=== Data extract ===

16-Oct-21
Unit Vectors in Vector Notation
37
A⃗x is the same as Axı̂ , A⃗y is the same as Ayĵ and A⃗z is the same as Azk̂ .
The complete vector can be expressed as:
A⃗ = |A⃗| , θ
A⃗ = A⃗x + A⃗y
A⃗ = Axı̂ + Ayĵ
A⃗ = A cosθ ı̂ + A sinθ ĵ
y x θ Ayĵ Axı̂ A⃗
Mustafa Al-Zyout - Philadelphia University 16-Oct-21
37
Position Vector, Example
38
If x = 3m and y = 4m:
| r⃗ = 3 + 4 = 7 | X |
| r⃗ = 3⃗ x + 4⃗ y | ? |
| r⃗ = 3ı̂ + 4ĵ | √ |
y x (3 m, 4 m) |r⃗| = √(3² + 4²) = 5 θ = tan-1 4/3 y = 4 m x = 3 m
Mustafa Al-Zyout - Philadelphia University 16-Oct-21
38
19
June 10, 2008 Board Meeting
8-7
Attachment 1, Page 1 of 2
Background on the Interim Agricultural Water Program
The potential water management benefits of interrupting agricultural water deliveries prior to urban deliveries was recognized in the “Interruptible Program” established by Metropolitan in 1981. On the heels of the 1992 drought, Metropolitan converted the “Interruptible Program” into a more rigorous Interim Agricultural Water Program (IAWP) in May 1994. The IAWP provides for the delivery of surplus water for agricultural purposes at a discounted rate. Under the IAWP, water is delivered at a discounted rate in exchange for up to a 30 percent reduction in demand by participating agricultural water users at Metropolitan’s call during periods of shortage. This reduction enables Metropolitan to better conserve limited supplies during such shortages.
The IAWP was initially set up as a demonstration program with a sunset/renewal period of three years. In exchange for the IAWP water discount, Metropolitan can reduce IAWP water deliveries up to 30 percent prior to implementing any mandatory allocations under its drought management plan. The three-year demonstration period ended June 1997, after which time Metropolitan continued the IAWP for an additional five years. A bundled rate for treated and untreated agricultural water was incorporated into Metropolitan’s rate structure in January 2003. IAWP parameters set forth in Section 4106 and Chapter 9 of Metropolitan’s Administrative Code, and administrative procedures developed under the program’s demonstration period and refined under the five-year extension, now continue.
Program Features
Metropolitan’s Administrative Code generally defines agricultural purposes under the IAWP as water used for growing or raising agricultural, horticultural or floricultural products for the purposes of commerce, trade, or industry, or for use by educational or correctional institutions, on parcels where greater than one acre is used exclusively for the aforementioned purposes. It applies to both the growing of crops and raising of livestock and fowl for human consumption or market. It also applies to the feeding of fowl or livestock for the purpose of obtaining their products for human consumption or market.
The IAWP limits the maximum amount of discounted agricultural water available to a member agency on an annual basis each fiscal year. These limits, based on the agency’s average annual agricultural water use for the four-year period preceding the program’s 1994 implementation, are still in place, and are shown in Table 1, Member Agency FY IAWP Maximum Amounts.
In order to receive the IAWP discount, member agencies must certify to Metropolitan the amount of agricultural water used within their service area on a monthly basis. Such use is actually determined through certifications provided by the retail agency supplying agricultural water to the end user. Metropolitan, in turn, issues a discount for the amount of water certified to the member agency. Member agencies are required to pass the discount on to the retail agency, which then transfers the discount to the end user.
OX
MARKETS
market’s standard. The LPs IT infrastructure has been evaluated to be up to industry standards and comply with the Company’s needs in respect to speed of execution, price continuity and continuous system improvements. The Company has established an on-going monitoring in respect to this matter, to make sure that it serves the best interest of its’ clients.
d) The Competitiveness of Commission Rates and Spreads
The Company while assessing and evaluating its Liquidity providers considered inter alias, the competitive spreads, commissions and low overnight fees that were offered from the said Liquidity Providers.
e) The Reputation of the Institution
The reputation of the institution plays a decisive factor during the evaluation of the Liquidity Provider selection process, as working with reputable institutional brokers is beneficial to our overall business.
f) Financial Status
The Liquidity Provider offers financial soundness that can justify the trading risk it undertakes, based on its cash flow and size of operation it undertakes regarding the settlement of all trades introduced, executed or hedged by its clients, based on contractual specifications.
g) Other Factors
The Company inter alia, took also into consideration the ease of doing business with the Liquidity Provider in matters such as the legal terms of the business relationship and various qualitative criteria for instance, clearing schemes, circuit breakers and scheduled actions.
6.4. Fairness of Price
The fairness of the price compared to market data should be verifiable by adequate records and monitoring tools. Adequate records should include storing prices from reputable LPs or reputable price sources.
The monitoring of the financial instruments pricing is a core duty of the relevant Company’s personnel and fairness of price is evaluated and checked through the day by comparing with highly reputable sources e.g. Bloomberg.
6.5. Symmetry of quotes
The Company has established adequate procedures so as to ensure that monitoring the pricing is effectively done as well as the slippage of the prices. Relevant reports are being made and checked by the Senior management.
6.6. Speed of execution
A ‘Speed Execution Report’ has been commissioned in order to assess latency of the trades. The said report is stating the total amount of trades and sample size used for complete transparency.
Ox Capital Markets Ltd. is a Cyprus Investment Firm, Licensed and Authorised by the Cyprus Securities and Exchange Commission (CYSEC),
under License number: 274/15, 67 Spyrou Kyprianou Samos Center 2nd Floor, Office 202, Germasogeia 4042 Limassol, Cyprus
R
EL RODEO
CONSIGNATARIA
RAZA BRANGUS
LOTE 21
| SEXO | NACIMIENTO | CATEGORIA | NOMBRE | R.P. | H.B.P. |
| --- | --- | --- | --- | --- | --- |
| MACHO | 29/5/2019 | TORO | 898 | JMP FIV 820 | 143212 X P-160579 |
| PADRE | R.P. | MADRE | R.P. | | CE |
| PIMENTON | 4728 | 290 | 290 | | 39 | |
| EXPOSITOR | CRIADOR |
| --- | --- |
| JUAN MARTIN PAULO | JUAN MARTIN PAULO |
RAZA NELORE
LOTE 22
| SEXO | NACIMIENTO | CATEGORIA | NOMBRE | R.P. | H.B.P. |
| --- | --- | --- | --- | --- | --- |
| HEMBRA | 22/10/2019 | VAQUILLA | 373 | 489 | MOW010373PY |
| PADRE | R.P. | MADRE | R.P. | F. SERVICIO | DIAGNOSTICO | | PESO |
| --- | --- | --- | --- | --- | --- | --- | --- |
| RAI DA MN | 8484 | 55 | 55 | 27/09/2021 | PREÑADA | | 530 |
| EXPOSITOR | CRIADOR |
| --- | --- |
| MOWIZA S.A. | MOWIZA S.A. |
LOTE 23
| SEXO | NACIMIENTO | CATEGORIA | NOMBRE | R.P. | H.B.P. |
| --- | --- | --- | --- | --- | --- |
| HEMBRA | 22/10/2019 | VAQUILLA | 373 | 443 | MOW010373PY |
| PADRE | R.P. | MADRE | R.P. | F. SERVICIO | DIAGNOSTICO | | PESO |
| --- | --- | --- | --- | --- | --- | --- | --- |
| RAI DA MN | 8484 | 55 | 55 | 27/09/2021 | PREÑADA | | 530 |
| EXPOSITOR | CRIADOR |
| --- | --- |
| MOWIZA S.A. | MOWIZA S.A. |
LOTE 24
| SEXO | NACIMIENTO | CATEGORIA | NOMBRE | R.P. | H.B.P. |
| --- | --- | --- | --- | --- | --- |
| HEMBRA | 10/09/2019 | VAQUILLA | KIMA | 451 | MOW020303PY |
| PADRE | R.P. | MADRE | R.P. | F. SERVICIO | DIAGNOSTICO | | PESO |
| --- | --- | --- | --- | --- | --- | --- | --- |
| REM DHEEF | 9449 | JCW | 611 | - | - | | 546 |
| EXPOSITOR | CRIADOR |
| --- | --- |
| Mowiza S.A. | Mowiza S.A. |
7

===

◆ Exercise objective
Starting from the line that contains "443 | MOW010373PY |", transcribe each line to the end of the records above. Please add nothing.

◆ Response area
| HEMBRA | 22/10/2019 | VAQUILLA | 373 | 443 | MOW010373PY |
| PADRE | R.P. | MADRE | R.P. | F. SERVICIO | DIAGNOSTICO | | PESO |
| --- | --- | --- | --- | --- | --- | --- | --- |
| RAI DA MN | 8484 | 55 | 55 | 27/09/2021 | PREÑADA | | 530 |
| EXPOSITOR | CRIADOR |
| --- | --- |
| MOWIZA S.A. | MOWIZA S.A. |
LOTE 24
| SEXO | NACIMIENTO | CATEGORIA | NOMBRE | R.P. | H.B.P. |
| --- | --- | --- | --- | --- | --- |
| HEMBRA | 10/09/2019 | VAQUILLA | KIMA | 451 | MOW020303PY |
| PADRE | R.P. | MADRE | R.P. | F. SERVICIO | DIAGNOSTICO | | PESO |
| --- | --- | --- | --- | --- | --- | --- | --- |
| REM DHEEF | 9449 | JCW | 611 | - | - | | 546 |
| EXPOSITOR | CRIADOR |
| --- | --- |
| Mowiza S.A. | Mowiza S.A. |
7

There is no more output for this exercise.